Return the lines that run from the beginning of the entries to the line holding "Bea is in a Play!", inclusive, and drop the pictures.

Saved entries:
┄┄┄┄┄┄┄┄┄┄┄┄┄┄┄┄┄┄┄┄
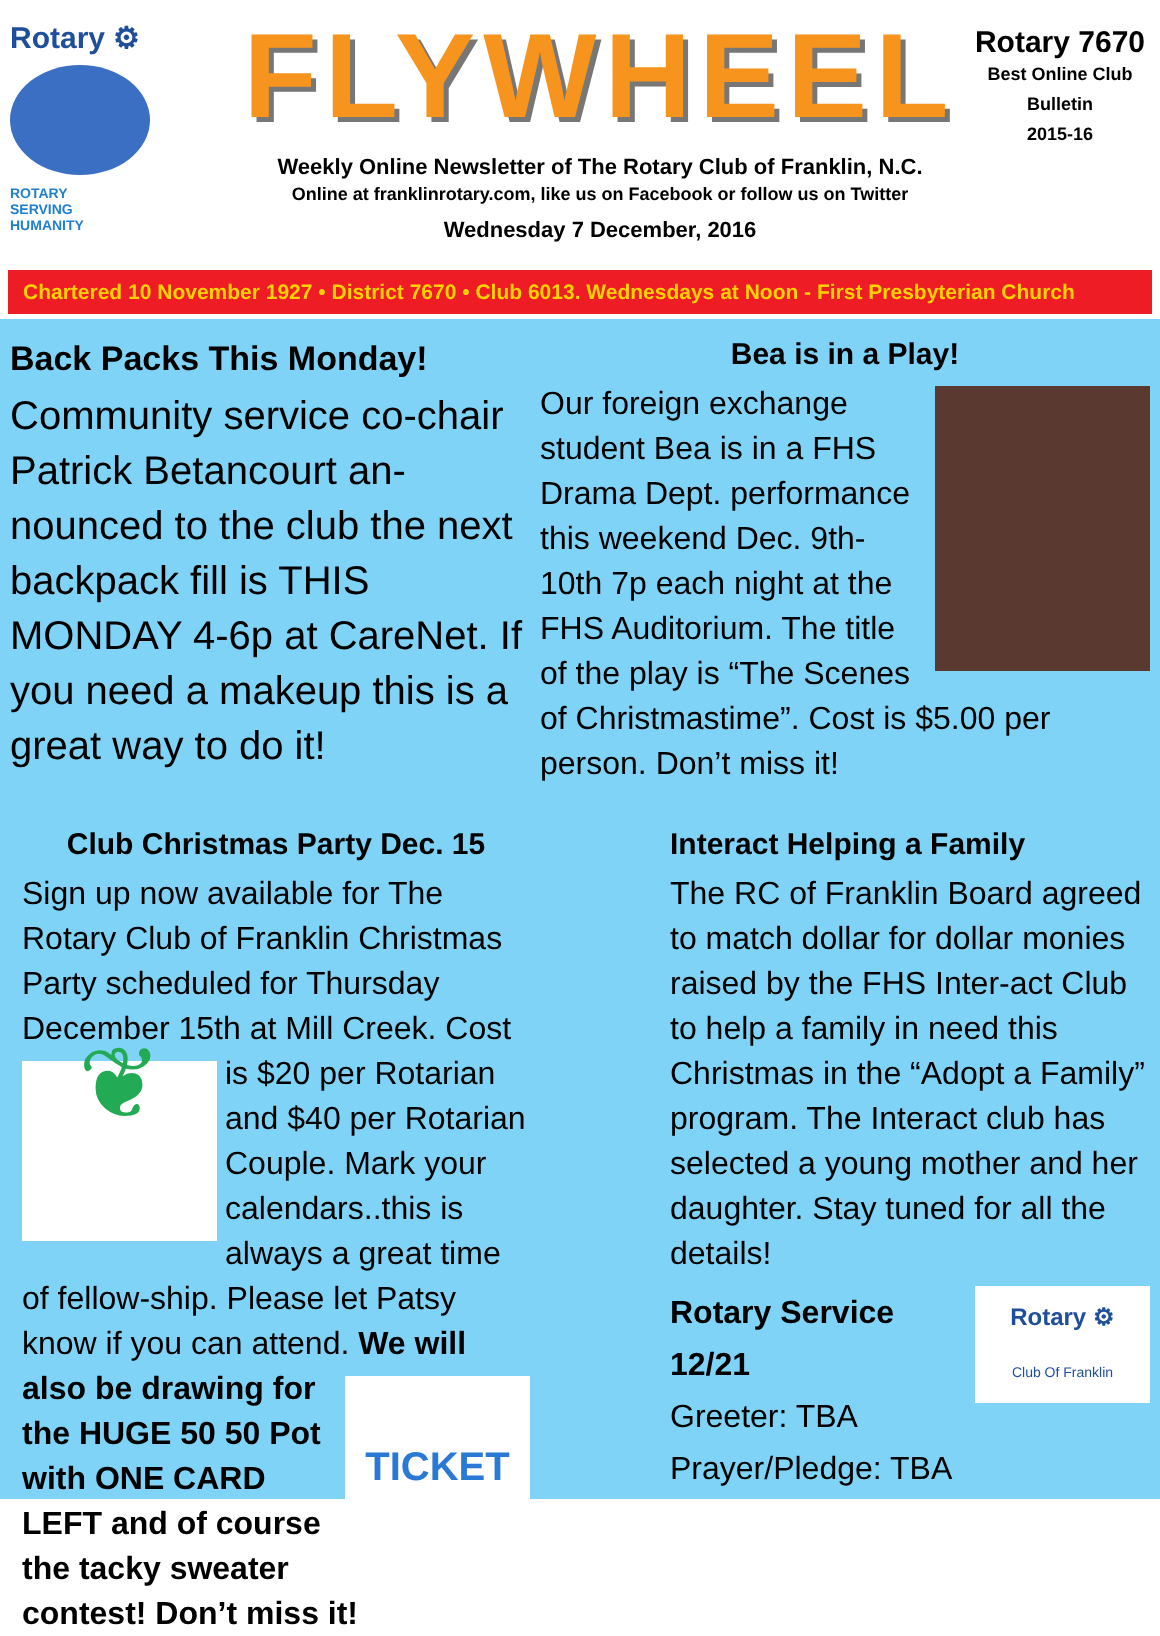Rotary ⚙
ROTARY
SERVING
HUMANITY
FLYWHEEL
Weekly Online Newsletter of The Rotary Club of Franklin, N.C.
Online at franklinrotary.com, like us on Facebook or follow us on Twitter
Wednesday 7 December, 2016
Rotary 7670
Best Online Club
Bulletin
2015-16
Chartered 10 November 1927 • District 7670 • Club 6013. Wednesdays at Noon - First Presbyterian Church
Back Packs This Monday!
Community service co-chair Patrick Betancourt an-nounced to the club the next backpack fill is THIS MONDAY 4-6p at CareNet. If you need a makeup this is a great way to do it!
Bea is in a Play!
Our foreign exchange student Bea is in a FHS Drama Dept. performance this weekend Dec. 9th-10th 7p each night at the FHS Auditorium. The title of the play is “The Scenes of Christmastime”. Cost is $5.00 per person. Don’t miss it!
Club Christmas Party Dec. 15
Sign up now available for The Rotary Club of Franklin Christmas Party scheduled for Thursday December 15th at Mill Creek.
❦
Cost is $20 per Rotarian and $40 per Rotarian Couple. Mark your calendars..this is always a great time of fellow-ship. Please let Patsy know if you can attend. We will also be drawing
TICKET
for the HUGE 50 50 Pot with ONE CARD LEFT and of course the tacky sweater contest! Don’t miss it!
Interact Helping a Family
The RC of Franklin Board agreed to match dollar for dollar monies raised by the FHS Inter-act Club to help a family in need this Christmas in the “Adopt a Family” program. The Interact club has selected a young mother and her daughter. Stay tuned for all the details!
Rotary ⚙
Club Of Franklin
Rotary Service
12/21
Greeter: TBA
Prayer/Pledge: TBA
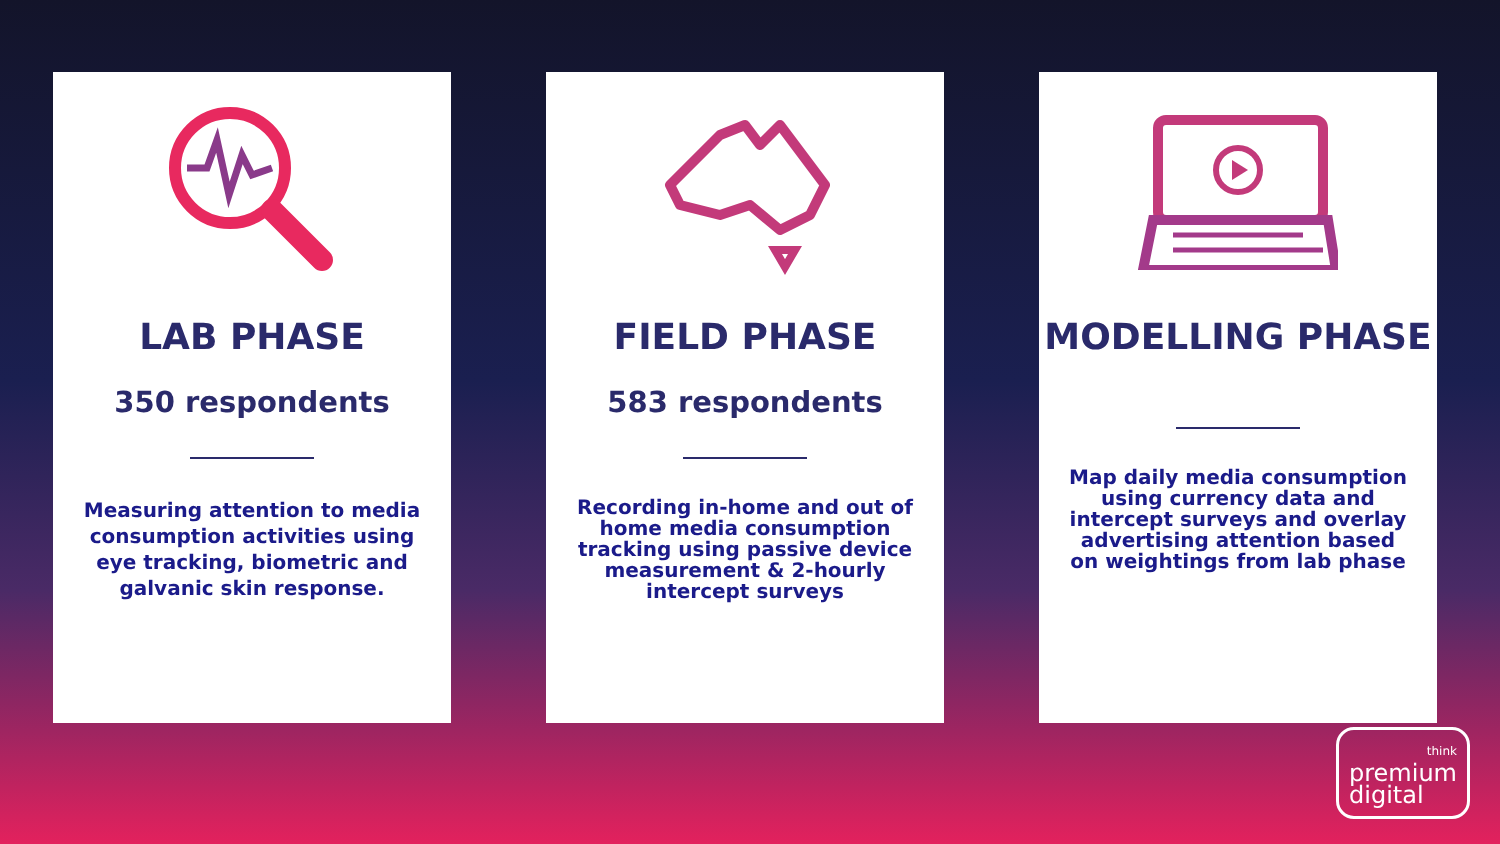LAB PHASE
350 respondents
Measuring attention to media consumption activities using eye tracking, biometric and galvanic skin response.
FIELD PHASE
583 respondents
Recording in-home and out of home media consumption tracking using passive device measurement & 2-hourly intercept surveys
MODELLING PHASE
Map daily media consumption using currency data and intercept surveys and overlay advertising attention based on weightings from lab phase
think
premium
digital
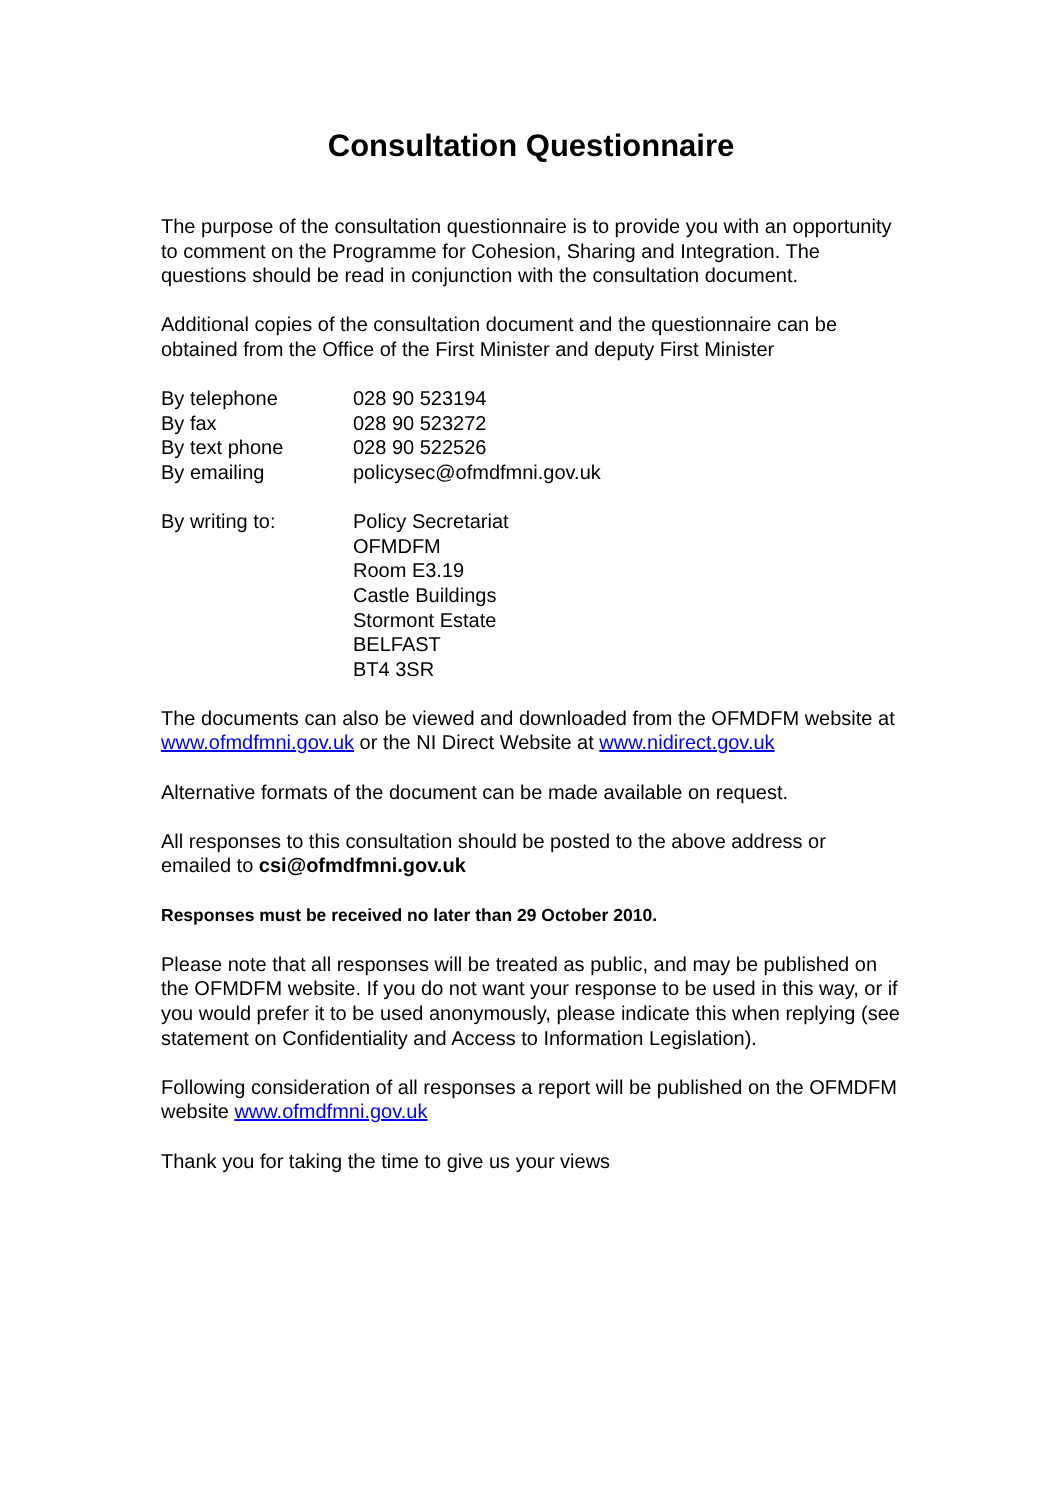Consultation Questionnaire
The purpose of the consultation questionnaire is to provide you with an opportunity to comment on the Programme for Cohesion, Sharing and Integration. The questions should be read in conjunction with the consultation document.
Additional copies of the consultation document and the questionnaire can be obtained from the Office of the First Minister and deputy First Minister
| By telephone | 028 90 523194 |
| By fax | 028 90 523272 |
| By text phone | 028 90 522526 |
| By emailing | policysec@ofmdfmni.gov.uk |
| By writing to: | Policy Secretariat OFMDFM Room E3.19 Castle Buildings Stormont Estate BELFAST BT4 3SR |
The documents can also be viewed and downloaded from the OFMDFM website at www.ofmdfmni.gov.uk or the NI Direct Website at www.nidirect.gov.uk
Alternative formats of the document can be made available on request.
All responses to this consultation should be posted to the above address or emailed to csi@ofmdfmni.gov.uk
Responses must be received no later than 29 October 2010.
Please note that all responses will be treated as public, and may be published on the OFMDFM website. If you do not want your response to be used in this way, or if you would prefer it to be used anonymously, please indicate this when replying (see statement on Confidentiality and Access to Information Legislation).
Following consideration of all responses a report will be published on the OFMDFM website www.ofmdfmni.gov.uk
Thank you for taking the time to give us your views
┄┄┄┄┄┄┄┄┄┄┄┄┄┄┄┄┄┄┄┄
§ Result of this exercise:
Rotary ⚙
ROTARY
SERVING
HUMANITY
FLYWHEEL
Weekly Online Newsletter of The Rotary Club of Franklin, N.C.
Online at franklinrotary.com, like us on Facebook or follow us on Twitter
Wednesday 7 December, 2016
Rotary 7670
Best Online Club
Bulletin
2015-16
Chartered 10 November 1927 • District 7670 • Club 6013. Wednesdays at Noon - First Presbyterian Church
Back Packs This Monday!
Community service co-chair Patrick Betancourt an-nounced to the club the next backpack fill is THIS MONDAY 4-6p at CareNet. If you need a makeup this is a great way to do it!
Bea is in a Play!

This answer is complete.